AIM OF THE EXERCISE: Begin at the line below that holds "사회봉사부문 박춘생(84세)을, 사회공헌부문 전영식" and end at the line that holds "Политика конфиденциальности", transcribing each line exactly and skipping any picture.

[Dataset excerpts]
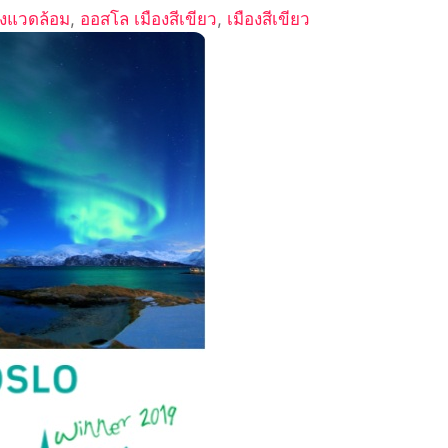
ิ่งแวดล้อม
,
ออสโล เมืองสีเขียว
,
เมืองสีเขียว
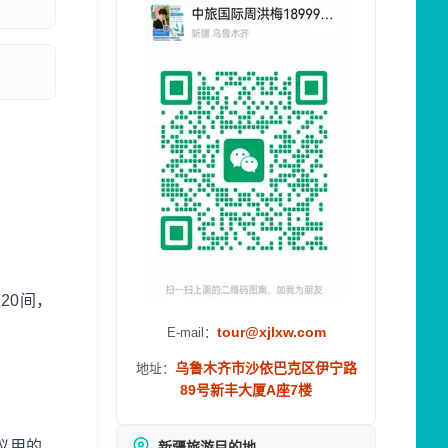
20间，
tour@xjlxw.com
E-mail：
乌鲁木齐市沙依巴克区伊宁路
地址：
89号新丰大厦A座7楼
议用的
新疆旅游目的地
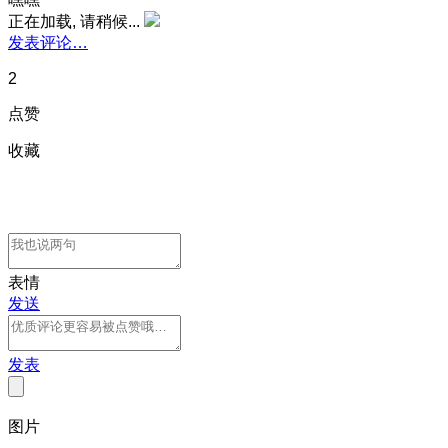
正在加载, 请稍候...
发表评论…
2
点赞
收藏
表情
发送
发表
图片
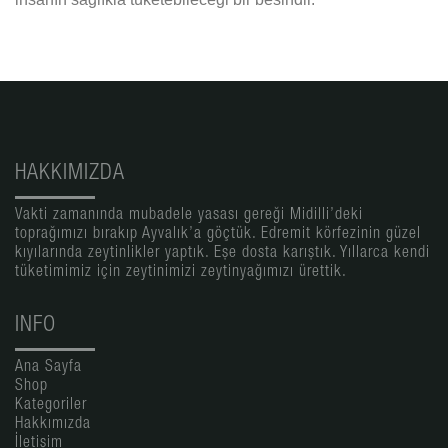
HAKKIMIZDA
Vakti zamanında mubadele yasası gereği Midilli’deki
toprağımızı bırakıp Ayvalık’a göçtük. Edremit körfezinin güzel
kıyılarında zeytinlikler yaptık. Eşe dosta karıştık. Yıllarca kendi
tüketimimiz için zeytinimizi zeytinyağımızı ürettik.
INFO
Ana Sayfa
Shop
Kategoriler
Hakkımızda
İletişim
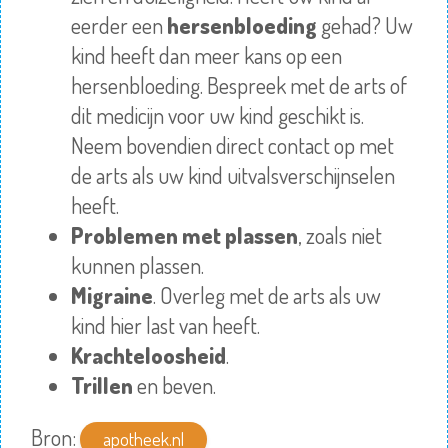
eerder een
hersenbloeding
gehad? Uw
kind heeft dan meer kans op een
hersenbloeding. Bespreek met de arts of
dit medicijn voor uw kind geschikt is.
Neem bovendien direct contact op met
de arts als uw kind uitvalsverschijnselen
heeft.
Problemen met plassen
, zoals niet
kunnen plassen.
Migraine
. Overleg met de arts als uw
kind hier last van heeft.
Krachteloosheid
.
Trillen
en beven.
Bron:
apotheek.nl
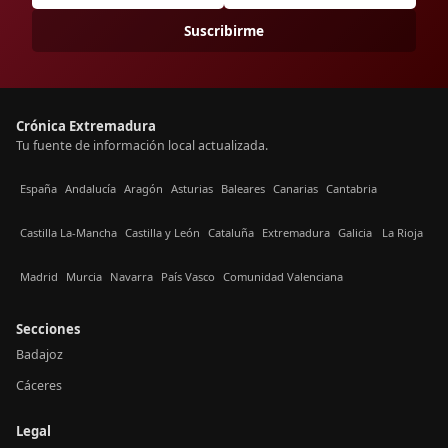
Suscribirme
Crónica Extremadura
Tu fuente de información local actualizada.
España
Andalucía
Aragón
Asturias
Baleares
Canarias
Cantabria
Castilla La-Mancha
Castilla y León
Cataluña
Extremadura
Galicia
La Rioja
Madrid
Murcia
Navarra
País Vasco
Comunidad Valenciana
Secciones
Badajoz
Cáceres
Legal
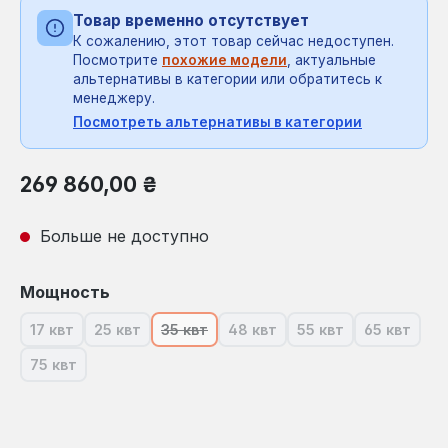
Товар временно отсутствует
К сожалению, этот товар сейчас недоступен.
Посмотрите
похожие модели
, актуальные
альтернативы в категории или обратитесь к
менеджеру.
Посмотреть альтернативы в категории
Обычная цена:
269 860,00 ₴
Больше не доступно
Выберите
Мощность
17 квт
25 квт
35 квт
48 квт
55 квт
65 квт
(В настоящее время эта опция недоступна.)
(В настоящее время эта опция недоступна.)
(В настоящее время эта опция недосту
(В настоящее время эта опци
(В настоящее врем
(В насто
75 квт
(В настоящее время эта опция недоступна.)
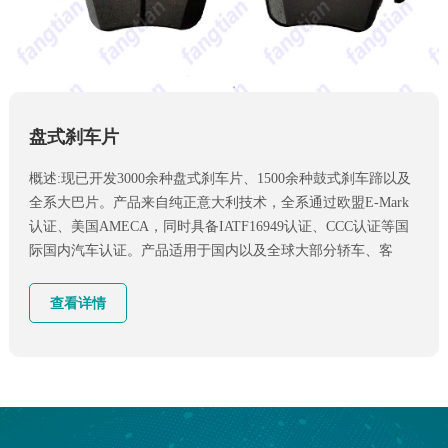
盘式刹车片
概述:现已开发3000余种盘式刹车片、1500余种鼓式刹车蹄以及
全系大巴片。产品来自纯正意大利技术，全系通过欧盟E-Mark
认证、美国AMECA，同时具备IATF16949认证、CCC认证等国
际国内汽车认证。产品适用于国内以及全球大部分轿车、客
车、卡车等。
查看详情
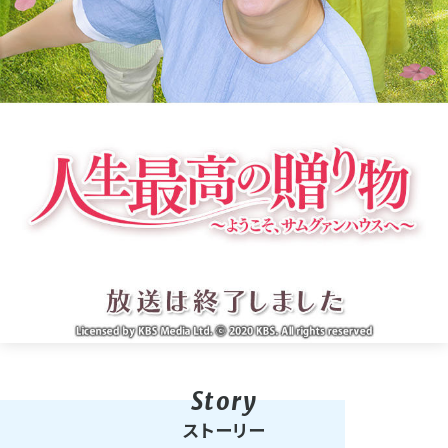
ストーリー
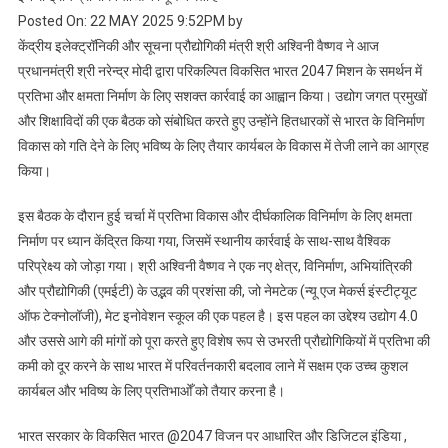
Posted On: 22 MAY 2025 9:52PM by
केंद्रीय इलेक्ट्रॉनिकी और सूचना प्रौद्योगिकी मंत्री श्री अश्विनी वैष्णव ने आज
प्रधानमंत्री श्री नरेन्द्र मोदी द्वारा परिकल्पित विकसित भारत 2047 मिशन के समर्थन में
प्रतिभा और क्षमता निर्माण के लिए सशक्त कार्रवाई का आह्वान किया। उद्योग जगत प्रमुखों
और शिक्षाविदों की एक बैठक को संबोधित करते हुए उन्होंने हितधारकों से भारत के विनिर्माण
विकास को गति देने के लिए भविष्य के लिए तैयार कार्यबल के विकास में तेजी लाने का आग्रह
किया।
इस बैठक के दौरान हुई चर्चा में प्रतिभा विकास और दीर्घकालिक विनिर्माण के लिए क्षमता
निर्माण पर ध्यान केंद्रित किया गया, जिसमें स्थानीय कार्रवाई के साथ-साथ वैश्विक
परिप्रेक्ष्य को जोड़ा गया। श्री अश्विनी वैष्णव ने एक नए क्षेत्र, विनिर्माण, अभियांत्रिकी
और प्रौद्योगिकी (एमईटी) के उद्भव की प्रशंसा की, जो नेमटेक (न्यू एज मेकर्स इंस्टीट्यूट
ऑफ टेक्नोलॉजी), मेट इनोवेशन स्कूल की एक पहल है। इस पहल का उद्देश्य उद्योग 4.0
और उससे आगे की मांगों को पूरा करते हुए विशेष रूप से उभरती प्रौद्योगिकियों में प्रतिभा की
कमी को दूर करने के साथ भारत में परिवर्तनकारी बदलाव लाने में सक्षम एक उच्च कुशल
कार्यबल और भविष्य के लिए प्रतिभाओँ को तैयार करना है।
भारत सरकार के विकसित भारत @2047 विजन पर आधारित और डिजिटल इंडिया ,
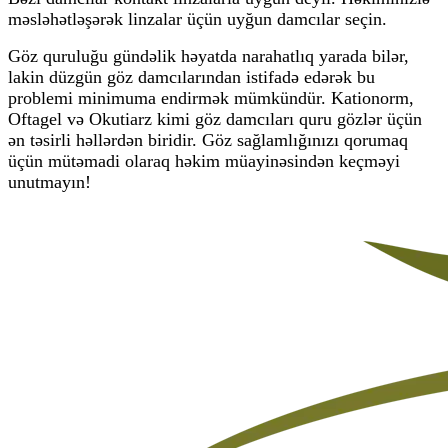
məsləhətləşərək
linzalar üçün uyğun damcılar seçin
.
Göz quruluğu gündəlik həyatda narahatlıq yarada bilər,
lakin düzgün göz damcılarından istifadə edərək bu
problemi minimuma endirmək mümkündür.
Kationorm,
Oftagel və Okutiarz
kimi göz damcıları quru gözlər üçün
ən təsirli həllərdən biridir.
Göz sağlamlığınızı qorumaq
üçün mütəmadi olaraq həkim müayinəsindən keçməyi
unutmayın!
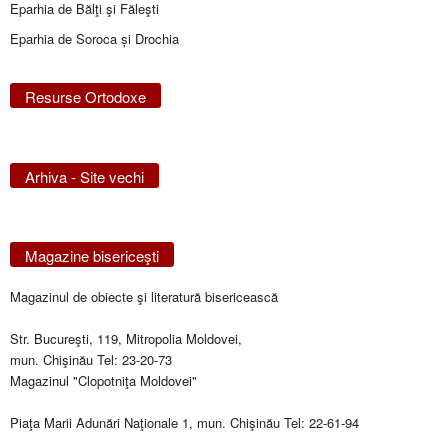
Eparhia de Bălţi şi Făleşti
Eparhia de Soroca și Drochia
Resurse Ortodoxe
Arhiva - Site vechi
Magazine bisericeşti
Magazinul de obiecte şi literatură bisericească
Str. Bucureşti, 119, Mitropolia Moldovei,
mun. Chişinău Tel: 23-20-73
Magazinul "Clopotniţa Moldovei"
Piaţa Marii Adunări Naţionale 1, mun. Chişinău Tel: 22-61-94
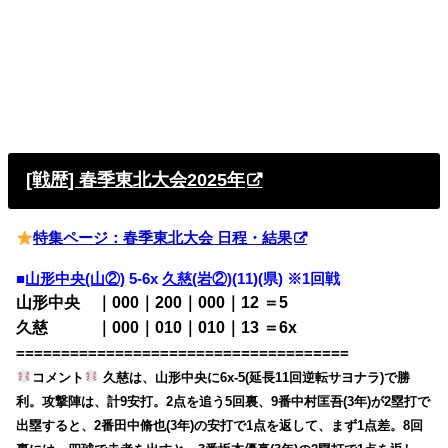
[戦歴] 春季東北大会2025年
特集ページ：春季東北大会 日程・結果
■
山形中央(山②)
5-6x
久慈(岩②)
(11)(県) ※1回戦
山形中央 ｜000｜200｜000｜12 ＝5
久慈 ｜000｜010｜010｜13 ＝6x
=====================================
コメント
久慈は、山形中央に6x-5(延長11回逆転サヨナラ)で勝
利。攻撃陣は、計9安打。2点を追う5回裏、9番中村匡吾(3年)が2塁打で
出塁すると、2番田中脩也(3年)の安打で1点を返して、まず1点差。8回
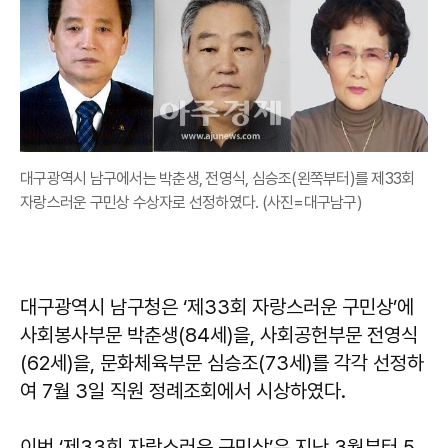
대구광역시 남구에서는 박춘생, 전영식, 심승조(왼쪽부터)를 제33회
자랑스러운 구민상 수상자로 선정하였다. (사진=대구남구)
대구광역시 남구청은 ‘제33회 자랑스러운 구민상’에
사회봉사부문 박춘생(84세)을, 사회공헌부문 전영식
(62세)을, 문화체육부문 심승조(73세)를 각각 선정하
여 7월 3일 직원 정례조회에서 시상하였다.
이번 ‘제33회 자랑스러운 구민상’은 지난 3월부터 5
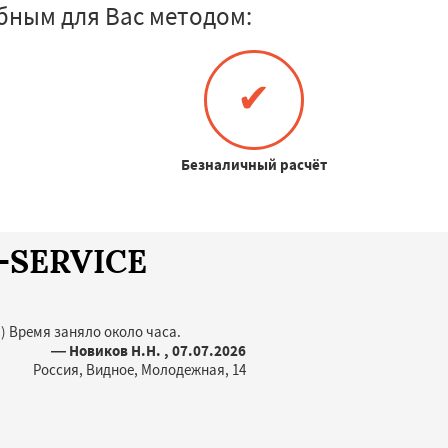
бным для Вас методом:
✔
Безналичный расчёт
A-SERVICE
) Время заняло около часа.
— Новиков Н.Н. , 07.07.2026
Россия, Видное, Молодежная, 14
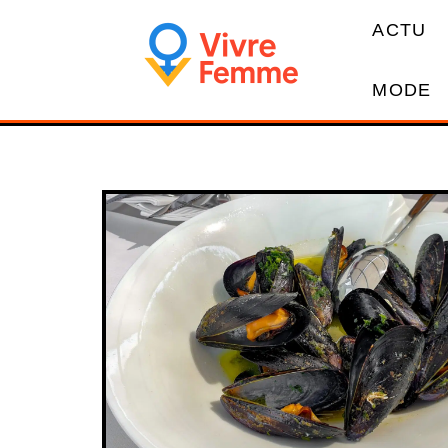
ACTU
MODE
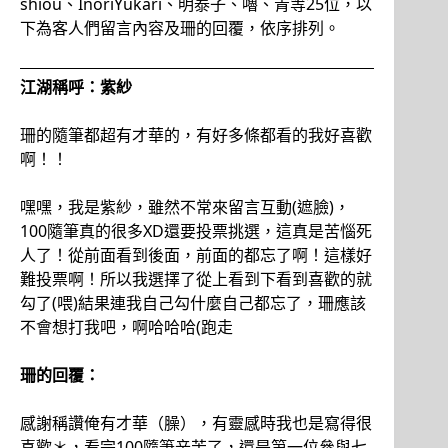
shiou、InoriYukari、明泰子、嚕、青等25位，以
下為客人們留言內容及珊的回覆，依序排列。
江湖稱呼：紫紗
珊的隨筆都超有才華的，有好多條都看的我好喜歡
啊！！
嘿嘿，我是紫紗，雖然不常來留言互動(遮臉)，
100隨筆真的很多XD還要投票挑選，這真是苦惱死
人了！從前面看到後面，前面的都忘了啊！這樣好
難投票啊！所以我選擇了從上看到下看到喜歡的就
勾了(喂)結果連我自己勾什麼自己都忘了，珊應該
不會想打我吧，啊哈哈哈(跑走
珊的回覆：
感謝稱讚俺有才華（臊），有靈感時我也是寫得很
喜歡＊，看完100隨筆辛苦了，還是第一位參與七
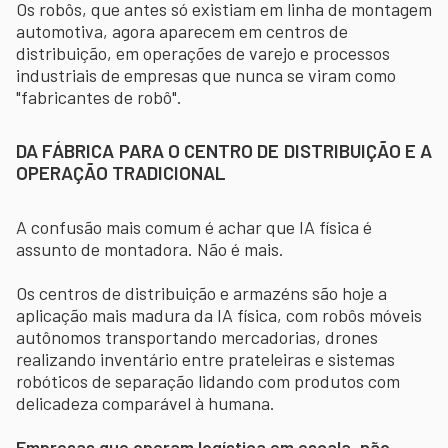
Os robôs, que antes só existiam em linha de montagem
automotiva, agora aparecem em centros de
distribuição, em operações de varejo e processos
industriais de empresas que nunca se viram como
"fabricantes de robô".
DA FÁBRICA PARA O CENTRO DE DISTRIBUIÇÃO E A
OPERAÇÃO TRADICIONAL
A confusão mais comum é achar que IA física é
assunto de montadora. Não é mais.
Os centros de distribuição e armazéns são hoje a
aplicação mais madura da IA física, com robôs móveis
autônomos transportando mercadorias, drones
realizando inventário entre prateleiras e sistemas
robóticos de separação lidando com produtos com
delicadeza comparável à humana.
Empresas que operam logística em escala, não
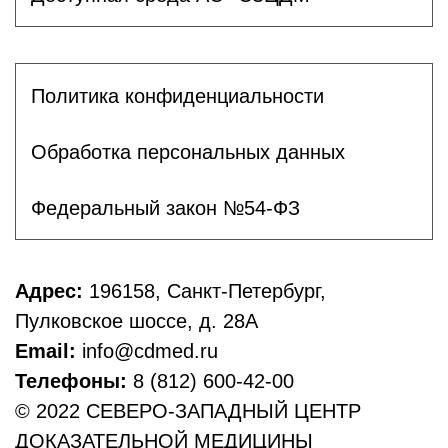
Политика конфиденциальности
Обработка персональных данных
Федеральный закон №54-ФЗ
Адрес:
196158, Санкт-Петербург,
Пулковское шоссе, д. 28А
Email:
info@cdmed.ru
Телефоны:
8 (812) 600-42-00
© 2022 СЕВЕРО-ЗАПАДНЫЙ ЦЕНТР
ДОКАЗАТЕЛЬНОЙ МЕДИЦИНЫ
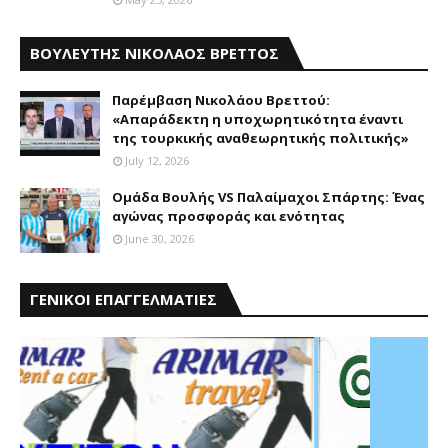
ΒΟΥΛΕΥΤΗΣ ΝΙΚΟΛΑΟΣ ΒΡΕΤΤΟΣ
Παρέμβαση Nικολάου Bρεττού:
«Aπαράδεκτη η υποχωρητικότητα έναντι
της τουρκικής αναθεωρητικής πολιτικής»
July 12, 2026
Ομάδα Βουλής VS Παλαίμαχοι Σπάρτης: Ένας
αγώνας προσφοράς και ενότητας
June 30, 2026
ΓΕΝΙΚΟΙ ΕΠΑΓΓΕΛΜΑΤΙΕΣ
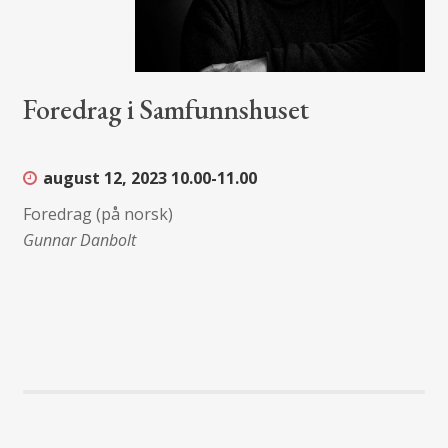
Foredrag i Samfunnshuset
august 12, 2023
10.00-11.00
Foredrag (på norsk)
Gunnar Danbolt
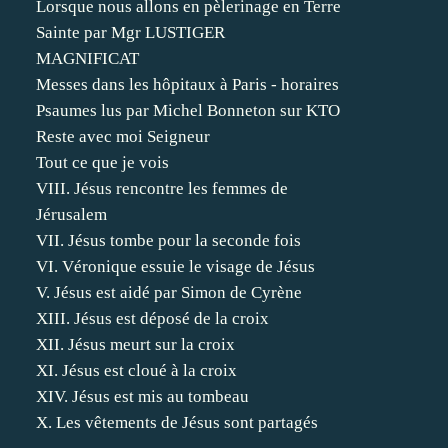
Lorsque nous allons en pèlerinage en Terre
Sainte par Mgr LUSTIGER
MAGNIFICAT
Messes dans les hôpitaux à Paris - horaires
Psaumes lus par Michel Bonneton sur KTO
Reste avec moi Seigneur
Tout ce que je vois
VIII. Jésus rencontre les femmes de
Jérusalem
VII. Jésus tombe pour la seconde fois
VI. Véronique essuie le visage de Jésus
V. Jésus est aidé par Simon de Cyrène
XIII. Jésus est déposé de la croix
XII. Jésus meurt sur la croix
XI. Jésus est cloué à la croix
XIV. Jésus est mis au tombeau
X. Les vêtements de Jésus sont partagés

TASK RESULT:
사회봉사부문 박춘생(84세)을, 사회공헌부문 전영식
(62세)을, 문화체육부문 심승조(73세)를 각각 선정하
여 7월 3일 직원 정례조회에서 시상하였다.
이번 ‘제33회 자랑스러운 구민상’은 지난 3월부터 5
бным для Вас методом:
✔
Безналичный расчёт
A-SERVICE
) Время заняло около часа.
— Новиков Н.Н. , 07.07.2026
Россия, Видное, Молодежная, 14
ACTU
MODE
shiou、InoriYukari、明泰子、嚕、青等25位，以
下為客人們留言內容及珊的回覆，依序排列。
江湖稱呼：紫紗
珊的隨筆都超有才華的，有好多條都看的我好喜歡
啊！！
嘿嘿，我是紫紗，雖然不常來留言互動(遮臉)，
100隨筆真的很多XD還要投票挑選，這真是苦惱死
人了！從前面看到後面，前面的都忘了啊！這樣好
難投票啊！所以我選擇了從上看到下看到喜歡的就
勾了(喂)結果連我自己勾什麼自己都忘了，珊應該
不會想打我吧，啊哈哈哈(跑走
珊的回覆：
感謝稱讚俺有才華（臊），有靈感時我也是寫得很
喜歡＊，看完100隨筆辛苦了，還是第一位參與七
Os robôs, que antes só existiam em linha de montagem
automotiva, agora aparecem em centros de
distribuição, em operações de varejo e processos
industriais de empresas que nunca se viram como
"fabricantes de robô".
DA FÁBRICA PARA O CENTRO DE DISTRIBUIÇÃO E A
OPERAÇÃO TRADICIONAL
A confusão mais comum é achar que IA física é
assunto de montadora. Não é mais.
Os centros de distribuição e armazéns são hoje a
aplicação mais madura da IA física, com robôs móveis
autônomos transportando mercadorias, drones
realizando inventário entre prateleiras e sistemas
robóticos de separação lidando com produtos com
delicadeza comparável à humana.
Empresas que operam logística em escala, não
Политика конфиденциальности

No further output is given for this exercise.